- Opening Delimiter -

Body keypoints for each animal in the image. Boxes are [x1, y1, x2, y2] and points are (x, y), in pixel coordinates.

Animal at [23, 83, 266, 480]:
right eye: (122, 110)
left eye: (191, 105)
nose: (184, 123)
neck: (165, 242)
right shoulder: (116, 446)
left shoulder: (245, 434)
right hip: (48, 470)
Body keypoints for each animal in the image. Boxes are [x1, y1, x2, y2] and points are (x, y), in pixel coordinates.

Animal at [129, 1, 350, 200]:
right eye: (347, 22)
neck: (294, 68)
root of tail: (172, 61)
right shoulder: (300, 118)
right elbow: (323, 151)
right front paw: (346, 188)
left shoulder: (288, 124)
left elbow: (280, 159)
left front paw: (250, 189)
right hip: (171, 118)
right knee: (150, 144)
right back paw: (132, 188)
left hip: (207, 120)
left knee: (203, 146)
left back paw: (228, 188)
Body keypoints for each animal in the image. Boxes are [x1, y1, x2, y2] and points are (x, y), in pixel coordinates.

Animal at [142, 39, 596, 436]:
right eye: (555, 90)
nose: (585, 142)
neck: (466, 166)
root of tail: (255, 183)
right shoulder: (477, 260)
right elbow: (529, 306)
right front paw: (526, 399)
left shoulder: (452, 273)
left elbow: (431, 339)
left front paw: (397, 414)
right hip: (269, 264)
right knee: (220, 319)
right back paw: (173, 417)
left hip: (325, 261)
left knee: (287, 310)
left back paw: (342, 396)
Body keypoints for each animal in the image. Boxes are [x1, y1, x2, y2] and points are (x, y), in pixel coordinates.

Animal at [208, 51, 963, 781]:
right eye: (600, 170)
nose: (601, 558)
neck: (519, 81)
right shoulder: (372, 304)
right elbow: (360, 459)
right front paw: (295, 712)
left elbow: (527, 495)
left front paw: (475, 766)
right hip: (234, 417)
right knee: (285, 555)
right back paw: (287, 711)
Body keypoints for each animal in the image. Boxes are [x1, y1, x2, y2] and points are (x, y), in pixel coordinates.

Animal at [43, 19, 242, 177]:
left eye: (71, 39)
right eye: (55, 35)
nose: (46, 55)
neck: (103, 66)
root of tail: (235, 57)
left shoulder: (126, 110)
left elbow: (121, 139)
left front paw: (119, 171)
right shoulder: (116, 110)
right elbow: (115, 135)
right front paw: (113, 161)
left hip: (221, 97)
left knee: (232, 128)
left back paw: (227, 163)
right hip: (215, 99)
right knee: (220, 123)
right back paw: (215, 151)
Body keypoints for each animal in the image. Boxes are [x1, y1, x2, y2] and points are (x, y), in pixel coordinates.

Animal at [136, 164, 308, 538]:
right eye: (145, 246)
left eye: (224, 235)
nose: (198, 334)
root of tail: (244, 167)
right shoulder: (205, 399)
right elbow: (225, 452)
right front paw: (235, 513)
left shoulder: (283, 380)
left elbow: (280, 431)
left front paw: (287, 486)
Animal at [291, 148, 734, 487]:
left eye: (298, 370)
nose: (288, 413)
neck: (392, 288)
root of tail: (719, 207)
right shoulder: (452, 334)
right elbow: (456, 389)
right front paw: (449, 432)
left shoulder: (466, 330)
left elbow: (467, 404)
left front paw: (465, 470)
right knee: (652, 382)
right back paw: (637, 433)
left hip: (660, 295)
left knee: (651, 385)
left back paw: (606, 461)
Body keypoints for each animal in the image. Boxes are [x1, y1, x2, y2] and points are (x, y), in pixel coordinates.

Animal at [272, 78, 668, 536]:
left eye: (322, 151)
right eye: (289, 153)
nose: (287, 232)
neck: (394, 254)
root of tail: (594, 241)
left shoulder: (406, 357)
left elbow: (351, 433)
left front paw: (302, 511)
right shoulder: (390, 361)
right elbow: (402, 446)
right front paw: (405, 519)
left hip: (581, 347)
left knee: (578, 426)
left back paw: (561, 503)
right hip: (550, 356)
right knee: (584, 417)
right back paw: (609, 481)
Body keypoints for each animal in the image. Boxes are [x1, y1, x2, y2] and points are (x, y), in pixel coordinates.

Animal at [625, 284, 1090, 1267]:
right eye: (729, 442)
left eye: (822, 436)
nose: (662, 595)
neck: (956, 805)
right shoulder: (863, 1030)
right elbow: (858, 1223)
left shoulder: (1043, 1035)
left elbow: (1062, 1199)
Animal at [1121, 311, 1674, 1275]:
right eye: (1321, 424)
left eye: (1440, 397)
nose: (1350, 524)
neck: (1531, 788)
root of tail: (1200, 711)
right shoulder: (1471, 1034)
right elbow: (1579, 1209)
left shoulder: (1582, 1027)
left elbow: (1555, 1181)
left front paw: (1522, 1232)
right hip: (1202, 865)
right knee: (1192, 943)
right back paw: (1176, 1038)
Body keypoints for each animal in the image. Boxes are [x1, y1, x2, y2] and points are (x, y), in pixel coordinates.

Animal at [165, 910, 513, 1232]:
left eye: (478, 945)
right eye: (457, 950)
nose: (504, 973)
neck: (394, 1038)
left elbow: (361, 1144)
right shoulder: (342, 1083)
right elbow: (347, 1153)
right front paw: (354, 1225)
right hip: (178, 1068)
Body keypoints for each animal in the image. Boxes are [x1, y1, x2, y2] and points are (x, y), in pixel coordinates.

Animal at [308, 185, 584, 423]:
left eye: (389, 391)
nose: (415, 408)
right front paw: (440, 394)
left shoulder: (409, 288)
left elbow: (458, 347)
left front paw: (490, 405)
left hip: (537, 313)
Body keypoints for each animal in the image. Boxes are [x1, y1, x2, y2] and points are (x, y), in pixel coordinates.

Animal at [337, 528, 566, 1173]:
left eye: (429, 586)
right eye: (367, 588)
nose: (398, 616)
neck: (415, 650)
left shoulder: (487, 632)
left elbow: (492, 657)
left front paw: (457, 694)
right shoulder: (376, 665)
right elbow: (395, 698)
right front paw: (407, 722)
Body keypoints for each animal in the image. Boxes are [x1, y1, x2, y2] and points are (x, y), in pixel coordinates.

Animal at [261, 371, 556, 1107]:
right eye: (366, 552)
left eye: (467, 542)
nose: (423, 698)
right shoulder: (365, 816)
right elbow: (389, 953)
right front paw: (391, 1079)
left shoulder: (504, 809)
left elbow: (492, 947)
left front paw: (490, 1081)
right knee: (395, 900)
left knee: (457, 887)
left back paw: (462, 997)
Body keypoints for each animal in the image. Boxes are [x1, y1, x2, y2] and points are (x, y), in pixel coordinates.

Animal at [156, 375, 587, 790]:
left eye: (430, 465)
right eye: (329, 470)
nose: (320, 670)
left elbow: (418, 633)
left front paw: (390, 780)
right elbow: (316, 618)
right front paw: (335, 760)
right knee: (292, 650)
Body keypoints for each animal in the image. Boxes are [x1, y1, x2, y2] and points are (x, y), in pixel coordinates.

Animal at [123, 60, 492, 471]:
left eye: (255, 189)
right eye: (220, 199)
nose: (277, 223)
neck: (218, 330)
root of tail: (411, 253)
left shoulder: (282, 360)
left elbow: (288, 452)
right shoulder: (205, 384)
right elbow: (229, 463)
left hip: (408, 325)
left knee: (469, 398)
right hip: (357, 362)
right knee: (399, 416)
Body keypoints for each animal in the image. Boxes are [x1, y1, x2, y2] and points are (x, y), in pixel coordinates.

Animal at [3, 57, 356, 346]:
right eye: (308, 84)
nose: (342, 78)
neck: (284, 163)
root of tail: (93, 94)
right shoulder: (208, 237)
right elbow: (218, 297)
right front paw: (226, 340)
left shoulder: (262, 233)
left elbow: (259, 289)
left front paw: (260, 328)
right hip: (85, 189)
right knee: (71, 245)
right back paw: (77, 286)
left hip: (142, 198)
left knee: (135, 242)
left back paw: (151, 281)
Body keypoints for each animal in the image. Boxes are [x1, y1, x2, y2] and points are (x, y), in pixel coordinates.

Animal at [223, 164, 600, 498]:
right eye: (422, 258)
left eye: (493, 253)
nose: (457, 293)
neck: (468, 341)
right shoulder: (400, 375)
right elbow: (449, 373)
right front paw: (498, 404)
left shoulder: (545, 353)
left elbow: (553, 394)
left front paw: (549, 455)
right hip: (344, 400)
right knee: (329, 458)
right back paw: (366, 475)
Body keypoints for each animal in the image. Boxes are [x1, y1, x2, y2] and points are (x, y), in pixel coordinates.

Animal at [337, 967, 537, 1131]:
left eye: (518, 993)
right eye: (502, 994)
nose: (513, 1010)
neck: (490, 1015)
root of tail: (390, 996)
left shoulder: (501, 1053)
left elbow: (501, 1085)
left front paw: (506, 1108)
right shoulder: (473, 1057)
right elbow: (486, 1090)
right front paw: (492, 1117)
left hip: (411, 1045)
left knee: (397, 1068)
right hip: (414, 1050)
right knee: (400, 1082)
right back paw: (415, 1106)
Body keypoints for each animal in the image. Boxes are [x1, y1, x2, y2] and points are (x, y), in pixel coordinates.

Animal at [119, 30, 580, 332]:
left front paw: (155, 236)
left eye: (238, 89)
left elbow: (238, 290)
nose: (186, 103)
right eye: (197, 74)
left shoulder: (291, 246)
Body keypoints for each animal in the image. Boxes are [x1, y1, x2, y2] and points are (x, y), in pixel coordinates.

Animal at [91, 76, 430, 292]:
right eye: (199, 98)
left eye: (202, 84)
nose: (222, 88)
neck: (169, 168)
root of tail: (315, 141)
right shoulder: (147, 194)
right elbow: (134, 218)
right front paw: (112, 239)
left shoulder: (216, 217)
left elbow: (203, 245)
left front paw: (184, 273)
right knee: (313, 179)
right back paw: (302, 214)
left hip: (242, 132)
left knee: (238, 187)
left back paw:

- Closing Delimiter -

Look through the lines above and collect those with the word "root".

root of tail: (172, 61)
root of tail: (255, 183)
root of tail: (235, 57)
root of tail: (244, 167)
root of tail: (719, 207)
root of tail: (594, 241)
root of tail: (1200, 711)
root of tail: (411, 253)
root of tail: (93, 94)
root of tail: (390, 996)
root of tail: (315, 141)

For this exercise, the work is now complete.